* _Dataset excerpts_
[Start of section]

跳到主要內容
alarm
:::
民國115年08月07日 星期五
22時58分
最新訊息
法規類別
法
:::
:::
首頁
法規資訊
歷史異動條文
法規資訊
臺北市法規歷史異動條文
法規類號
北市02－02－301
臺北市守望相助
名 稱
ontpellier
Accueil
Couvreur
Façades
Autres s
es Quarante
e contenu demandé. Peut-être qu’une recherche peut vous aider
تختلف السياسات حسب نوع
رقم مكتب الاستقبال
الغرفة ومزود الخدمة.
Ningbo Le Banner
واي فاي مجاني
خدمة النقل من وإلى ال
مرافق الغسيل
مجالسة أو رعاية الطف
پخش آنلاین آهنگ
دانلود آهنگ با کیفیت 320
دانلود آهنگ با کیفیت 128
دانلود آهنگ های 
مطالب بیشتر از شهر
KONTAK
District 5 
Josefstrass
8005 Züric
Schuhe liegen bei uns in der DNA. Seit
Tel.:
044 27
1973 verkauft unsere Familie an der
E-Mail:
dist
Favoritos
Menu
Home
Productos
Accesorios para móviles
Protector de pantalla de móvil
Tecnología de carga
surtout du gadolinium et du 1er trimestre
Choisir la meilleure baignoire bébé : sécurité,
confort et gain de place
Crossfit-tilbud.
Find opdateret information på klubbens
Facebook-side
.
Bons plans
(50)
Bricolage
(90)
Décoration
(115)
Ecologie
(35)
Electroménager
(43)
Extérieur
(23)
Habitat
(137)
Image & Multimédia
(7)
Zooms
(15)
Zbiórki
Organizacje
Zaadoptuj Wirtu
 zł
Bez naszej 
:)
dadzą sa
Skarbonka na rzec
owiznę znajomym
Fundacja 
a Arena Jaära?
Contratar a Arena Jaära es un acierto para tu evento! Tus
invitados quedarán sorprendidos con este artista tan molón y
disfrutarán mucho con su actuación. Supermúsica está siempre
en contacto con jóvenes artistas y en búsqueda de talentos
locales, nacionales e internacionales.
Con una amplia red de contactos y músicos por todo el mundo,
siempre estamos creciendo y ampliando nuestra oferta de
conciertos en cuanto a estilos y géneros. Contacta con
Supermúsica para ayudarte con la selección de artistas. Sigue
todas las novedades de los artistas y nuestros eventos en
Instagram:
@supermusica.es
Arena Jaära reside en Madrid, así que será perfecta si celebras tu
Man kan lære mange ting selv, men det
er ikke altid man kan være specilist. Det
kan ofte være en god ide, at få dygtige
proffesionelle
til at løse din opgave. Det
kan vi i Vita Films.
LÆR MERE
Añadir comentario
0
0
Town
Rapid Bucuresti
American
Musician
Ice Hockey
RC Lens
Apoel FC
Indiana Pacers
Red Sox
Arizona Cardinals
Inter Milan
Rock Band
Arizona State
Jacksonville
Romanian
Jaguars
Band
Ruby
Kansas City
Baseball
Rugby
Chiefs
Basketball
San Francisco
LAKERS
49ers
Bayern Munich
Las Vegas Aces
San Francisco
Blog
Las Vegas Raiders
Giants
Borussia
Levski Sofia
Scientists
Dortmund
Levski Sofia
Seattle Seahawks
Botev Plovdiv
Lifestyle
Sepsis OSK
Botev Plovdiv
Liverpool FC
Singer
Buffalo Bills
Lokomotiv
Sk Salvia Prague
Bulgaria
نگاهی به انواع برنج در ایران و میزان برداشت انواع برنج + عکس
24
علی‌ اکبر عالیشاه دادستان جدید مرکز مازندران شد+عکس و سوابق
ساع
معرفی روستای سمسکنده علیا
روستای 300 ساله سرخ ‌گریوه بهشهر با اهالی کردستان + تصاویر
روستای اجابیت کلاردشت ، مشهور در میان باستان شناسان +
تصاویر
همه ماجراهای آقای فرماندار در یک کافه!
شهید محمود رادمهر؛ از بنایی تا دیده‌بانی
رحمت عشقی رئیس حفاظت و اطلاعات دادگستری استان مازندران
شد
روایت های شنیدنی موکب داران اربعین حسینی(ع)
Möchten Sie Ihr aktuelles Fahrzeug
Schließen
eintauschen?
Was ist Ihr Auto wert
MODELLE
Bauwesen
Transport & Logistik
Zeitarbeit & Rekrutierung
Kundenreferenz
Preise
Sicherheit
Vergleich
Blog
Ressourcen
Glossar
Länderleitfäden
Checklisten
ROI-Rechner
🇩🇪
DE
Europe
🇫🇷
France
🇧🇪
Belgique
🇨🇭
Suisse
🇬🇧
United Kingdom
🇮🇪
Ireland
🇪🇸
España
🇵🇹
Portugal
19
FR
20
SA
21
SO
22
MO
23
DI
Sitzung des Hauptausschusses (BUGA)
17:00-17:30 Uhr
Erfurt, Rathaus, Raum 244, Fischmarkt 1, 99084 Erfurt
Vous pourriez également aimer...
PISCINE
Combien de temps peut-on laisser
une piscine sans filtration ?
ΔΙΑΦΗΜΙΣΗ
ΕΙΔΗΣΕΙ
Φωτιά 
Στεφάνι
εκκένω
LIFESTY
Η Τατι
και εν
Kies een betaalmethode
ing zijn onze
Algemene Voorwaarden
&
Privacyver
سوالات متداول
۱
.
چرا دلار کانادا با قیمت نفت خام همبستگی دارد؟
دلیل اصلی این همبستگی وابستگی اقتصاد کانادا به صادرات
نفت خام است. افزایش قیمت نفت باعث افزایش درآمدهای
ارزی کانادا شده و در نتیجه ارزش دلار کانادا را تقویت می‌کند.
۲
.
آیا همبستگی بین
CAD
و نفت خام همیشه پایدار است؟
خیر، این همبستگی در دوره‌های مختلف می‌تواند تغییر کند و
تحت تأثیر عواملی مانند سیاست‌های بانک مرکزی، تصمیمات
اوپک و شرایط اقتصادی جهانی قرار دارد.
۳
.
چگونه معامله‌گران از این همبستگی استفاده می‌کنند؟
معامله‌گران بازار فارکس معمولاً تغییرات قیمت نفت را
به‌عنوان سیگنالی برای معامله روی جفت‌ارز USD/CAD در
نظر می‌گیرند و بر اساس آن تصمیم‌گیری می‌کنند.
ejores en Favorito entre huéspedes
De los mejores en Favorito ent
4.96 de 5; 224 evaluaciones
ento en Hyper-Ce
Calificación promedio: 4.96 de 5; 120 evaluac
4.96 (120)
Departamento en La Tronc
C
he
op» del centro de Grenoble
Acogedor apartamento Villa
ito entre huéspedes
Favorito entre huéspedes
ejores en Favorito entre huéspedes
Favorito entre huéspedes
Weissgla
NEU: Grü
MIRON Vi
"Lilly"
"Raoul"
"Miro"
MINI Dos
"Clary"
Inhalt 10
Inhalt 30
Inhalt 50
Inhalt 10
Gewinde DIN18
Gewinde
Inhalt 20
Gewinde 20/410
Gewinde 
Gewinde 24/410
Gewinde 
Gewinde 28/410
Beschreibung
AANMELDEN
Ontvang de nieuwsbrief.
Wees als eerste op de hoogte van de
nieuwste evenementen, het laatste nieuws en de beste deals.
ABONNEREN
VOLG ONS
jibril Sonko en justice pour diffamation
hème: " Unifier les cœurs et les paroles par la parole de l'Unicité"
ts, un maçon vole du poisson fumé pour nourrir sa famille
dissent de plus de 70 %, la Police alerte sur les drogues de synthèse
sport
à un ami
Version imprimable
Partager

[End of section]

Where the string "دلار" appears in a line of the entries above, return that line.

چرا دلار کانادا با قیمت نفت خام همبستگی دارد؟
ارزی کانادا شده و در نتیجه ارزش دلار کانادا را تقویت می‌کند.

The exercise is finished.